▸ WORK TO BE COMPLETED: Copy out the entries below exactly as they stand, but only from the line containing "X191790476Y-71819047D01*" through the line containing "X192361904Y-71628571D01*".

▸ DATASET RECORDS:
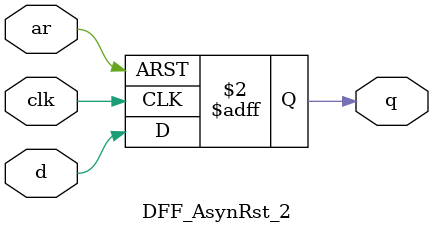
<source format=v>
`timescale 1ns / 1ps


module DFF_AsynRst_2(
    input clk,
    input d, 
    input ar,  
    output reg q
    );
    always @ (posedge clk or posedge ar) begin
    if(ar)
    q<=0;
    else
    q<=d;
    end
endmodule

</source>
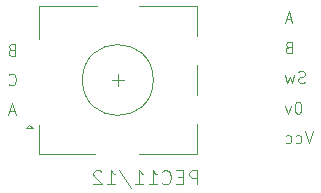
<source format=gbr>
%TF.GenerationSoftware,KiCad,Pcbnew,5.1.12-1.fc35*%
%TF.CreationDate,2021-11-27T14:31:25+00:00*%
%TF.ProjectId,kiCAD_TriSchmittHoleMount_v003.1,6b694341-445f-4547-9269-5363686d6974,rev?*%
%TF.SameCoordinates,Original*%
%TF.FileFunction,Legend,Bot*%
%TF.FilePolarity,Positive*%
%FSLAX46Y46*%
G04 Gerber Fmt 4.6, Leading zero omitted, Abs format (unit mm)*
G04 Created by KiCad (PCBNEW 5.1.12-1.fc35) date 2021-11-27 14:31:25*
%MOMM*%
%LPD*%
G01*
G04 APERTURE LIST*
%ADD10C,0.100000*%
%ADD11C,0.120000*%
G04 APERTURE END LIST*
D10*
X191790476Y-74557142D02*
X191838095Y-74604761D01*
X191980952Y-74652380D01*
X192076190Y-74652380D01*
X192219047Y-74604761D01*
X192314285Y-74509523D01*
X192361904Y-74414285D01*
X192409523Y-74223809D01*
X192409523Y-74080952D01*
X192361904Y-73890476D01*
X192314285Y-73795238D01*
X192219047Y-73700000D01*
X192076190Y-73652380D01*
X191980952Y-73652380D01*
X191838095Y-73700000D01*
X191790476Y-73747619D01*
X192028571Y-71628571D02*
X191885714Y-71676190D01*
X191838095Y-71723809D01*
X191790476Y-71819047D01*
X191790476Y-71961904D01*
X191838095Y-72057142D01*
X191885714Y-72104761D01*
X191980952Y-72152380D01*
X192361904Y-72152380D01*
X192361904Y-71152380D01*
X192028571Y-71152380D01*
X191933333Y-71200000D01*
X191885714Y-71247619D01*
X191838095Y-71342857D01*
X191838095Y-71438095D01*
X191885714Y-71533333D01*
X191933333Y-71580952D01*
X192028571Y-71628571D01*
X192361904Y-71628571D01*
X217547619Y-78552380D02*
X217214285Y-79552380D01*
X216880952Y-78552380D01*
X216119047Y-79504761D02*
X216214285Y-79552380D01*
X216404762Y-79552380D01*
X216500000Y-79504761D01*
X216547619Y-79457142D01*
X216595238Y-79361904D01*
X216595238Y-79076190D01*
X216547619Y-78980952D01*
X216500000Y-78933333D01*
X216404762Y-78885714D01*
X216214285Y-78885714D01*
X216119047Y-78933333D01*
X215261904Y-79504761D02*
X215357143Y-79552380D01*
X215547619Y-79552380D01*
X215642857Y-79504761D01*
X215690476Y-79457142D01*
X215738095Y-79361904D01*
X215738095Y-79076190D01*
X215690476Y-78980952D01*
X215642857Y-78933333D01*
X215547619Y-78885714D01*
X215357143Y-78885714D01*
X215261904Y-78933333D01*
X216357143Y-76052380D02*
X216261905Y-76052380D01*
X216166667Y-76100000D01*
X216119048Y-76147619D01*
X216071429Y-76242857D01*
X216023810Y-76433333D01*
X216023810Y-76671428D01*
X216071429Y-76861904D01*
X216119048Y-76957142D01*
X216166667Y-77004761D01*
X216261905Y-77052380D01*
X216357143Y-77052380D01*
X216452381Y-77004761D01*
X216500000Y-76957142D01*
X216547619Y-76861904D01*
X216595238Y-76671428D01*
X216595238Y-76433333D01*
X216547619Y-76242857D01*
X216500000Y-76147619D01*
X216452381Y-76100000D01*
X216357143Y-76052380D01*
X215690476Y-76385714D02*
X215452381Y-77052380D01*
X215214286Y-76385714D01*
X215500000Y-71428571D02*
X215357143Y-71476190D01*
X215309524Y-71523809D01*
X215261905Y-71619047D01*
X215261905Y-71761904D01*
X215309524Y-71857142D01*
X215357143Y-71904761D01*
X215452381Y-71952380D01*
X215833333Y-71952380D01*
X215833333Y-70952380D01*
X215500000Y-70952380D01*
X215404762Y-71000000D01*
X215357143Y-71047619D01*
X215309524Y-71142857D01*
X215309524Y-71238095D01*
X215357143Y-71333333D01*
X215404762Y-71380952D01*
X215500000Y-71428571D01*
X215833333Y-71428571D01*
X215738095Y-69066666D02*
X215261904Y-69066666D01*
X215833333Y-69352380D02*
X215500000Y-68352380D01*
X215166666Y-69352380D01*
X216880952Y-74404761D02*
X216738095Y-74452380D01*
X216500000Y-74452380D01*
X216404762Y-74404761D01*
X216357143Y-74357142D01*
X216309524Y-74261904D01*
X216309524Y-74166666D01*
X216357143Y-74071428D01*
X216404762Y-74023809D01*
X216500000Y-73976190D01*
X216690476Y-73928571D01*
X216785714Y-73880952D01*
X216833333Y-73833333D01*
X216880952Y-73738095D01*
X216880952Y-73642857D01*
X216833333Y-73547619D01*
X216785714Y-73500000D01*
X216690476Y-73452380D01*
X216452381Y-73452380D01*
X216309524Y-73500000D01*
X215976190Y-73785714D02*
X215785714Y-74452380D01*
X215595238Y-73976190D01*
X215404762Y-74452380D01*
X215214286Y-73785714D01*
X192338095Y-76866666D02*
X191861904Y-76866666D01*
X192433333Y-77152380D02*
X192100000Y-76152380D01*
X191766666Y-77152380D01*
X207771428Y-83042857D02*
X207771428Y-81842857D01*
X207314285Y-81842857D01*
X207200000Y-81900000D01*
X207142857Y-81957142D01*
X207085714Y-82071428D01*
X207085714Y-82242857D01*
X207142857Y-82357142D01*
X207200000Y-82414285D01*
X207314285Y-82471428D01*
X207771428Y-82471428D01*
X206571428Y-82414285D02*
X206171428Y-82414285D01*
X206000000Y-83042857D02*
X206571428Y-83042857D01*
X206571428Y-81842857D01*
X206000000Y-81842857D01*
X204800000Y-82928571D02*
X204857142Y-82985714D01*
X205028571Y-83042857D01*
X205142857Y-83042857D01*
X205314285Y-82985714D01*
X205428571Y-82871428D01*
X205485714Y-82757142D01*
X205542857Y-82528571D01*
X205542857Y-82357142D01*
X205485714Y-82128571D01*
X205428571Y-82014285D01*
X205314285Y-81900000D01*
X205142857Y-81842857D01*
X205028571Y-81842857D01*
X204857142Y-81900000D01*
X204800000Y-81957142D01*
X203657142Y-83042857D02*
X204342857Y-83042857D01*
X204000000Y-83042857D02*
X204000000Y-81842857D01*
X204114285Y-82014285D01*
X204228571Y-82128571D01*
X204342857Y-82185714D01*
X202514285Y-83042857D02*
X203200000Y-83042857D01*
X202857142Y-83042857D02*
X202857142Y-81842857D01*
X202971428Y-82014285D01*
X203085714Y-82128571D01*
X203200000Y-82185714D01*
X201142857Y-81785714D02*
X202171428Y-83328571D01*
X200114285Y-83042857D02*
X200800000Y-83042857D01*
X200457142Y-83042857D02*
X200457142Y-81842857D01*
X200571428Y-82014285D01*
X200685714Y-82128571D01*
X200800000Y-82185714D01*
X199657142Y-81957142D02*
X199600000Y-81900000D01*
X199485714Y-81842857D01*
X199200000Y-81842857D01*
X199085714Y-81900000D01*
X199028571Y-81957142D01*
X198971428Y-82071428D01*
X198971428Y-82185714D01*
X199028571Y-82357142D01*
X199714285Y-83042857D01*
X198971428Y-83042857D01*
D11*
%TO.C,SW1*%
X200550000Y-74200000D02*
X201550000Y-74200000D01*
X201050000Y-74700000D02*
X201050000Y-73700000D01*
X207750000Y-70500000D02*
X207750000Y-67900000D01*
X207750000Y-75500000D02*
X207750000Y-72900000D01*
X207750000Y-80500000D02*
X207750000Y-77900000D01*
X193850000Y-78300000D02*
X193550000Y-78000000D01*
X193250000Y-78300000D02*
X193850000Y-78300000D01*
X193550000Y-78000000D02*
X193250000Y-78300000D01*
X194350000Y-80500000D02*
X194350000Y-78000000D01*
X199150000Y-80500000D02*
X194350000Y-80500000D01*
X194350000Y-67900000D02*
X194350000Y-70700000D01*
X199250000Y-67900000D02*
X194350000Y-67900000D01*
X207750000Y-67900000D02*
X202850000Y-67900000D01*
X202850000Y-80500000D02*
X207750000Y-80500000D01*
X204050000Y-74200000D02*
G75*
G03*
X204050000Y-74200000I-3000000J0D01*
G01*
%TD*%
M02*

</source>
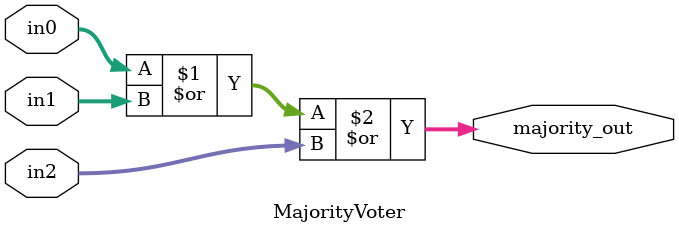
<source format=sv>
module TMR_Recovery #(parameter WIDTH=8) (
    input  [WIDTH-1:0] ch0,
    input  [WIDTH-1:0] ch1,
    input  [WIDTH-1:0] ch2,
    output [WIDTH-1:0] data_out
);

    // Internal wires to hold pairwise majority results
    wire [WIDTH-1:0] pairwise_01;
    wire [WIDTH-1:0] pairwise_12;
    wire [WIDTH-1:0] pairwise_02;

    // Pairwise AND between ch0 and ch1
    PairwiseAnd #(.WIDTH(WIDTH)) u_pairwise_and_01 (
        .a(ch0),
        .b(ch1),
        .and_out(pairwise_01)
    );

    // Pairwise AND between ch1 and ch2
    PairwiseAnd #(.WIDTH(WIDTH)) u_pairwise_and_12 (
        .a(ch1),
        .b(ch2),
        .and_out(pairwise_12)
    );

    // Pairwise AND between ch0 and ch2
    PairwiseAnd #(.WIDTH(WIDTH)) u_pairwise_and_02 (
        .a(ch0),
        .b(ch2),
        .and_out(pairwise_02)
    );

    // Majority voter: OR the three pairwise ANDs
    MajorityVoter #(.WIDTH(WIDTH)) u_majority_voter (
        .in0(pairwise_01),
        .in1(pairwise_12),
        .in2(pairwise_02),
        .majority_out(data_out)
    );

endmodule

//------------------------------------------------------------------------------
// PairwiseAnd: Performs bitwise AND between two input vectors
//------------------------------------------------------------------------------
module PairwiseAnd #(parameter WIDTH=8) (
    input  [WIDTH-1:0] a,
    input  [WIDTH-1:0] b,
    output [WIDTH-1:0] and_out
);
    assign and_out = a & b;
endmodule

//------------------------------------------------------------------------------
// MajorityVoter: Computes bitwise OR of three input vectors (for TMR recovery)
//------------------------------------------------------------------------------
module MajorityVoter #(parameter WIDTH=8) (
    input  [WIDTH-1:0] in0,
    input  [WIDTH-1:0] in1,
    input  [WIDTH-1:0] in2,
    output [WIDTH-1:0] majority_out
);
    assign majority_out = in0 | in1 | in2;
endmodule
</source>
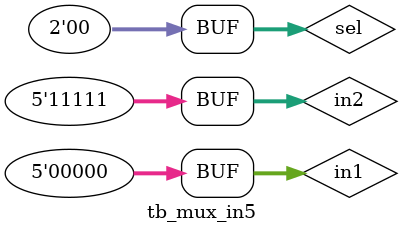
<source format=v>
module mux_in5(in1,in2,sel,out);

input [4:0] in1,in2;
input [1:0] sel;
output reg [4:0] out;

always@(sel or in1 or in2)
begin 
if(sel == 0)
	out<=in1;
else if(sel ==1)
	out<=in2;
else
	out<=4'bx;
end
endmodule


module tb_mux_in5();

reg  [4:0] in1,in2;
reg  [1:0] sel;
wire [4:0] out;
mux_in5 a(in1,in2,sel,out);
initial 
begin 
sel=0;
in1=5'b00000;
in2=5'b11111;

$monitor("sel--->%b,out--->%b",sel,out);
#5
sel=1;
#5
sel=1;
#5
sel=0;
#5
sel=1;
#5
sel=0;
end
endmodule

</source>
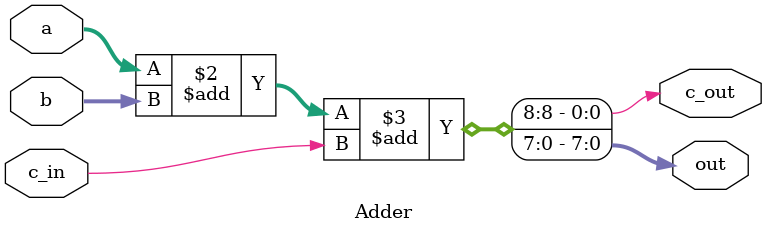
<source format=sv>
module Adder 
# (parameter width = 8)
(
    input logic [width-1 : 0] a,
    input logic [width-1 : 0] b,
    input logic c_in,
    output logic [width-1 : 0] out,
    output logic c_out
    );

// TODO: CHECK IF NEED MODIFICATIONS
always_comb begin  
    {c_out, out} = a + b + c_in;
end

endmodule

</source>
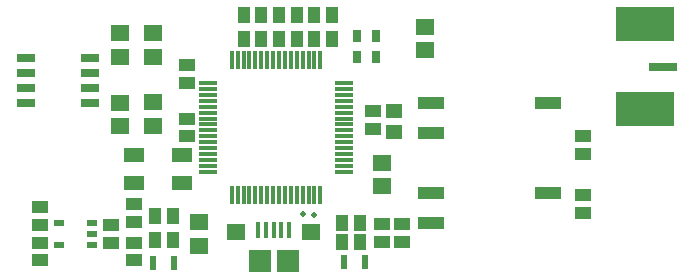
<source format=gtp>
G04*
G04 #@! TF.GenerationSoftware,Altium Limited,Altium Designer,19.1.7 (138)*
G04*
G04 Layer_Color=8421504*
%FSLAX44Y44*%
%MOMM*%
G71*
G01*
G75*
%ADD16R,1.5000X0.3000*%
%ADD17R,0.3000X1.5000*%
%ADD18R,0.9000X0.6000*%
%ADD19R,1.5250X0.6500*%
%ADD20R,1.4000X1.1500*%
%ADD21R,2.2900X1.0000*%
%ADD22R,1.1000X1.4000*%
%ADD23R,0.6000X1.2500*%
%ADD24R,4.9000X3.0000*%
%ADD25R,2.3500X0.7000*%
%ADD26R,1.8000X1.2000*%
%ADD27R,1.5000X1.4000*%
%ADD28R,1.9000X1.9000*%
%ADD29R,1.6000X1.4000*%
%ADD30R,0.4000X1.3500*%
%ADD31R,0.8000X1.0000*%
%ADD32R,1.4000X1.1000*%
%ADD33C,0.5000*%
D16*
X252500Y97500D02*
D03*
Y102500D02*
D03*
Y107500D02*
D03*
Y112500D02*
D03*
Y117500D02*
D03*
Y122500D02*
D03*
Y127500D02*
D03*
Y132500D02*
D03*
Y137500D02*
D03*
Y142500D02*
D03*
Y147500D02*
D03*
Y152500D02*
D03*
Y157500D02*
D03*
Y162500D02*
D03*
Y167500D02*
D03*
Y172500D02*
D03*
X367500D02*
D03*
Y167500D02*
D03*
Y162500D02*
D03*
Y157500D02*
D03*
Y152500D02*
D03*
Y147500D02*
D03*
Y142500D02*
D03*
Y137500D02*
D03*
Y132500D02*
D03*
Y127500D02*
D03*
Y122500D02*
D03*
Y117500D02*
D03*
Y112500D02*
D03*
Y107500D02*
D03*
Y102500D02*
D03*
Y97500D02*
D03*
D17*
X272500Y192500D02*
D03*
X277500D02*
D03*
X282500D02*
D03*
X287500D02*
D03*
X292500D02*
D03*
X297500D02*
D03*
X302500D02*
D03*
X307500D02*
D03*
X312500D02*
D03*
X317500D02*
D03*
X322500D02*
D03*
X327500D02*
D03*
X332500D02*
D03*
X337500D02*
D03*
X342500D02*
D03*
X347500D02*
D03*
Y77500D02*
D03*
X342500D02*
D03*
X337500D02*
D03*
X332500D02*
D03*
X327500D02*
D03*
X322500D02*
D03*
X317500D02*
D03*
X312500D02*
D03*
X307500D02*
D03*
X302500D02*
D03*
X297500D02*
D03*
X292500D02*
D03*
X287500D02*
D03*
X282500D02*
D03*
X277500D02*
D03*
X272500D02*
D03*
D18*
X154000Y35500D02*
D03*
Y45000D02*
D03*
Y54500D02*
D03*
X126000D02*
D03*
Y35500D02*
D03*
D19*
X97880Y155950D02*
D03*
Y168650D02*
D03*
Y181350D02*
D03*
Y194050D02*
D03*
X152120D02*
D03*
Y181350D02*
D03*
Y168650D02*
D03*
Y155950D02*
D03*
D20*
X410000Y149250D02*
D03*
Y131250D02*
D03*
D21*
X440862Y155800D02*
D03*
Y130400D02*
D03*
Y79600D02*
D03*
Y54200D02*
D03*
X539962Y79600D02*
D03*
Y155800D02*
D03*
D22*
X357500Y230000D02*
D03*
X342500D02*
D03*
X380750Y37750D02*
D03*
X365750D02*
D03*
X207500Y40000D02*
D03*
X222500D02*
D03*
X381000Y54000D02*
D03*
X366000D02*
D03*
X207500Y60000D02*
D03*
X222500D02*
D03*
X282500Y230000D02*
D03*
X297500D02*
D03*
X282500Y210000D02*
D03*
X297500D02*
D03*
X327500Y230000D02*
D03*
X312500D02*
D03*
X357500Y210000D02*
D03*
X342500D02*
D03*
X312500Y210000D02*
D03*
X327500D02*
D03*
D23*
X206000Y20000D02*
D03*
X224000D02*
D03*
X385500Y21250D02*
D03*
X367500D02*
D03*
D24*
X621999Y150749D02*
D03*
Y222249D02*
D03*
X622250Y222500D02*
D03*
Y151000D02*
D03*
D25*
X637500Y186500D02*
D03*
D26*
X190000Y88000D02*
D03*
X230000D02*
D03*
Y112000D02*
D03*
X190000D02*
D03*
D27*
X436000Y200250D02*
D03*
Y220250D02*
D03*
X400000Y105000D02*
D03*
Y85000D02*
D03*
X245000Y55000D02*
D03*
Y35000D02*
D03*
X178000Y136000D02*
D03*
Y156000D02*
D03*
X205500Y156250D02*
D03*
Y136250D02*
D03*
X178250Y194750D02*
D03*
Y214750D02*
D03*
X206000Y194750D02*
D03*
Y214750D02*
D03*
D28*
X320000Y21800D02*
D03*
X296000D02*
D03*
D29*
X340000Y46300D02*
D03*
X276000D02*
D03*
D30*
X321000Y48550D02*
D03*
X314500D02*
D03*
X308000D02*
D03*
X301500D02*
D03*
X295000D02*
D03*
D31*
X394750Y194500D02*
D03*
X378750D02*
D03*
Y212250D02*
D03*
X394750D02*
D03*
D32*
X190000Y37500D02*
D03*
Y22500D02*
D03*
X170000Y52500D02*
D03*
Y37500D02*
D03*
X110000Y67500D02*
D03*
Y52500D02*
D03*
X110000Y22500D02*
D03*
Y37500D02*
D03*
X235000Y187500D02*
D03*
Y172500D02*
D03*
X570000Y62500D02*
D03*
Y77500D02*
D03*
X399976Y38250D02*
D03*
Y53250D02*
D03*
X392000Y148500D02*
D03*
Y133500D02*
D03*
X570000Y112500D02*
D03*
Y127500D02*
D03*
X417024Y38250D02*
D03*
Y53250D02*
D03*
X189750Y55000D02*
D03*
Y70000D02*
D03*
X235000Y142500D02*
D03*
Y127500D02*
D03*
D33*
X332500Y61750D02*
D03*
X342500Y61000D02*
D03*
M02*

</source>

▸ ANSWER BOX:
X191790476Y-71819047D01*
X191790476Y-71961904D01*
X191838095Y-72057142D01*
X191885714Y-72104761D01*
X191980952Y-72152380D01*
X192361904Y-72152380D01*
X192361904Y-71152380D01*
X192028571Y-71152380D01*
X191933333Y-71200000D01*
X191885714Y-71247619D01*
X191838095Y-71342857D01*
X191838095Y-71438095D01*
X191885714Y-71533333D01*
X191933333Y-71580952D01*
X192028571Y-71628571D01*
X192361904Y-71628571D01*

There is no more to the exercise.